Born in Matsue in Japan’s Shimane prefecture, Yamaguchi studied oil painting at the Tokyo University for the Arts. After three years of working in publicity for Seibu Department Stores, she pursued a career as a freelance illustrator, where she assisted in the designing of PARCO’s advertisements. This was during the 1970s, a time when Japan saw many economic, political and social reforms—particularly in women’s rights—that led to the emergence of ūman ribu, or the women’s liberation movement. Inspired by such social environments, Yamaguchi created illustrations that evoked female equality in a rapidly modernizing Japanese society. In 1978, PARCO published Yamaguchi’s monograph Harumi Gals, featuring her airbrush works and vibrant illustrations, thus cementing Yamaguchi as an iconic Japanese female artist.

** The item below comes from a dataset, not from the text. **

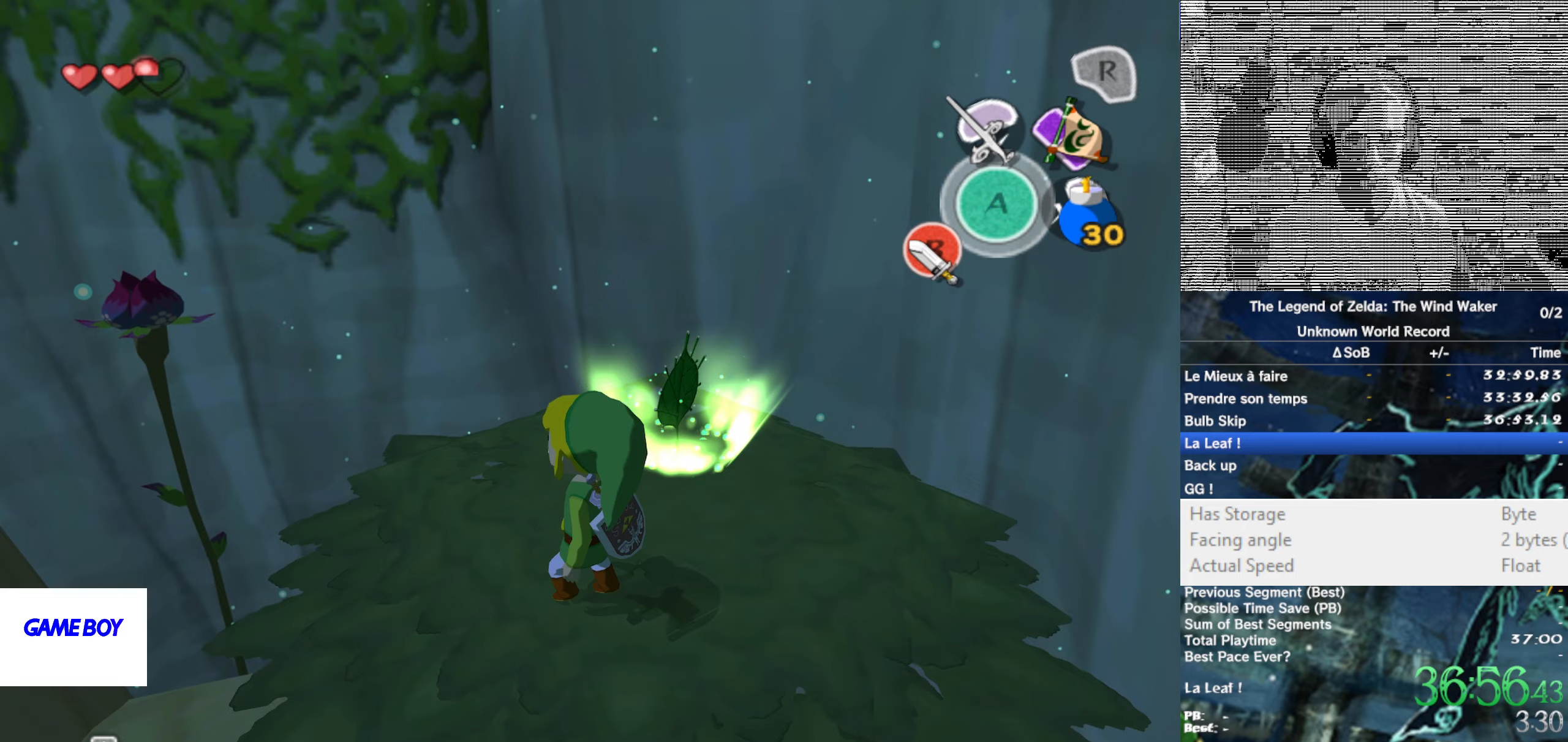
{"buttons": ["L1"], "left_stick": "center", "right_stick": "center", "button_events": []}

At Aishonanzuka, Yamaguchi’s photo-realistic illustrations, primarily depicting Western women, are highly saturated in color, with each work portrayed in a stylized manner as was common in high-fashion advertisements of that era. Presented in the first room of the gallery are Big Nude A and Big Nude B (both 1983)—two pieces that are striking in their contrast to the other works in the room. Set against a royal blue wall, the two paintings are portraits of plump, nude female figures, who have their backs facing the viewer. In these depictions there is a sensibility reminiscent of paintings from the Italian Renaissance—Giorgione’s masterpiece, Sleeping Venus (c. 1510), for instance—that celebrate the female form. However, by intentionally portraying women in a manner that typically illustrates the “male gaze,” Yamaguchi subverts this act of looking through a man’s perspective.

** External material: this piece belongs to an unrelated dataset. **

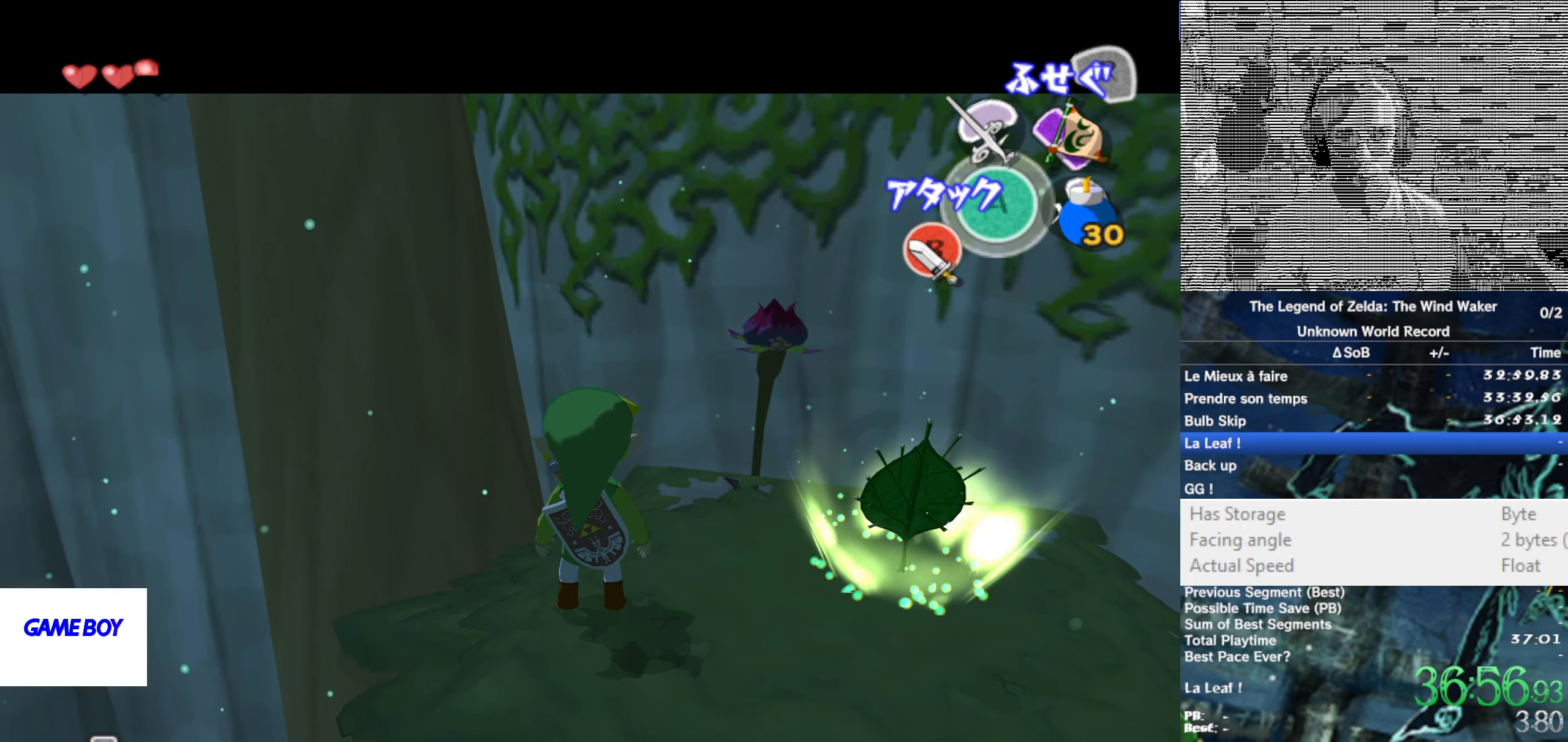
{"buttons": ["L1"], "left_stick": "center", "right_stick": "center"}
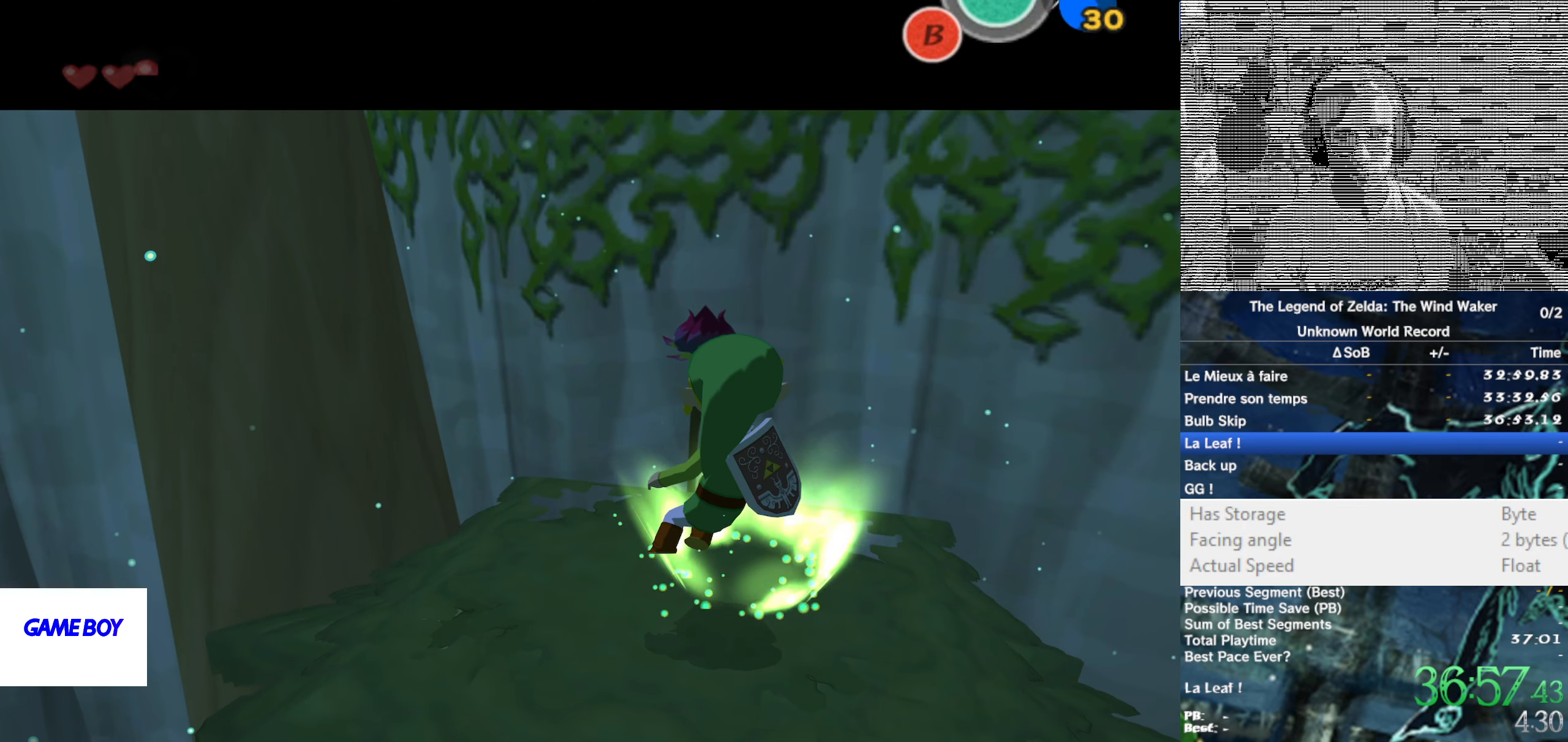
{"buttons": ["A"], "left_stick": "center", "right_stick": "center", "button_events": [[233, "L1", "up"], [433, "A", "down"]]}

Elsewhere in the show, two paintings stand out for their assertion of women’s evolving role in modern society. Bonnie and Clyde (1980) portrays a handsomely dressed couple seated on a plush-leather couch. The man’s hands tightly grips a rifle, and it is as though we are catching the duo in the middle of a heist. He looks intently ahead, while his accomplice looks out at the viewers mischievously, as if challenging us to take action. Meanhile, Spiral Woman (1982) portrays a super-hero-like figure, seemingly inspired by the American comic book character Wonder Woman. Emerging from a cloudy gray background, her head is the only part of her that is made visible, leading visitors to confront her piercing gaze.

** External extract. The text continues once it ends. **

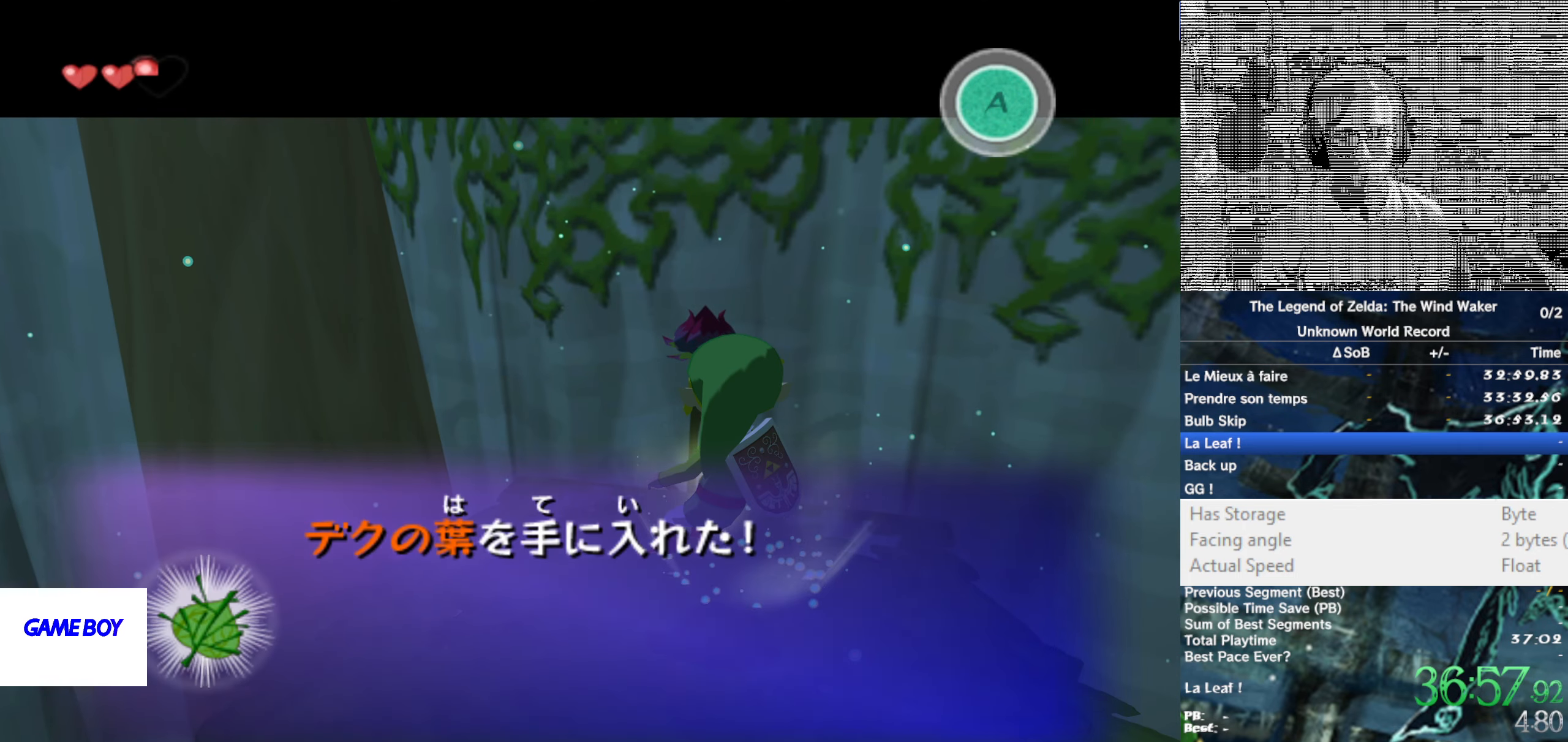
{"buttons": [], "left_stick": "center", "right_stick": "center", "button_events": [[33, "A", "up"], [117, "A", "down"], [167, "A", "up"], [167, "B", "down"], [250, "A", "down"], [283, "B", "up"], [333, "A", "up"], [333, "B", "down"], [400, "A", "down"], [400, "B", "up"], [483, "A", "up"]]}
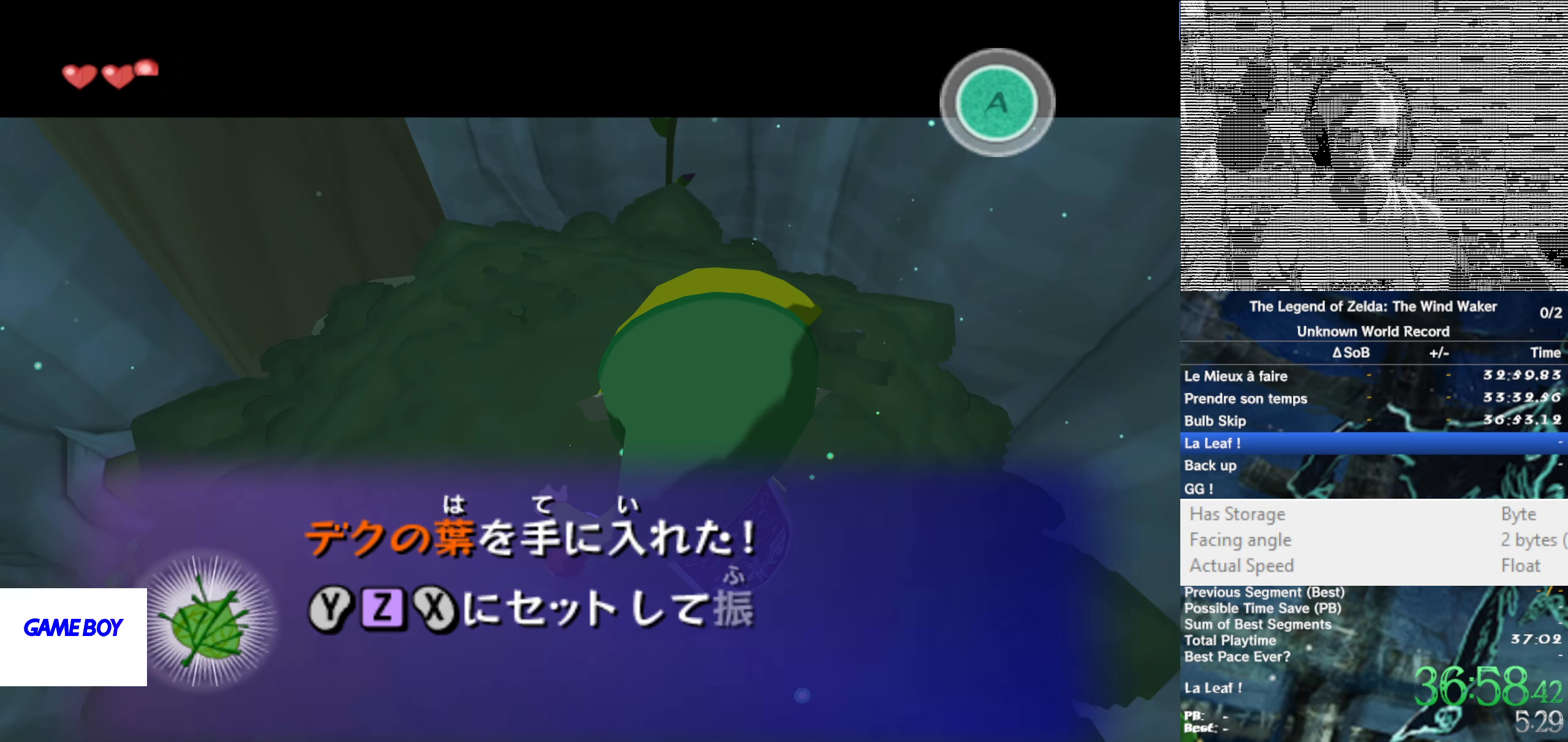
{"buttons": ["B"], "left_stick": "center", "right_stick": "center", "button_events": [[17, "B", "down"], [67, "A", "down"], [67, "B", "up"], [150, "A", "up"], [167, "B", "down"], [250, "A", "down"], [317, "A", "up"], [367, "A", "down"], [417, "B", "up"], [450, "A", "up"], [483, "B", "down"]]}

In many ways, Yamaguchi’s “Harumi Gals” is a compelling look back at a significant moment in Japan’s history. It is also a celebration of Yamaguchi’s practice, and the way she inserted a feminist perspective into mainstream advertisements, at a time when ideas of women’s equality was just gaining momentum in society. Looking now at her airbrushed illustrations several decades on, they leave the viewer in awe of Yamaguchi, who pioneered a path for the younge generation of female artists in Japan.

 

Installation view of HARUMI YAMAGUCHI’s “Harumi Gals” at Aishonanzuka, Hong Kong. Courtesy Aishonanzuka. 

“Harumi Gals” is on view at Aishonanzuka, Hong Kong, until April 18, 2015.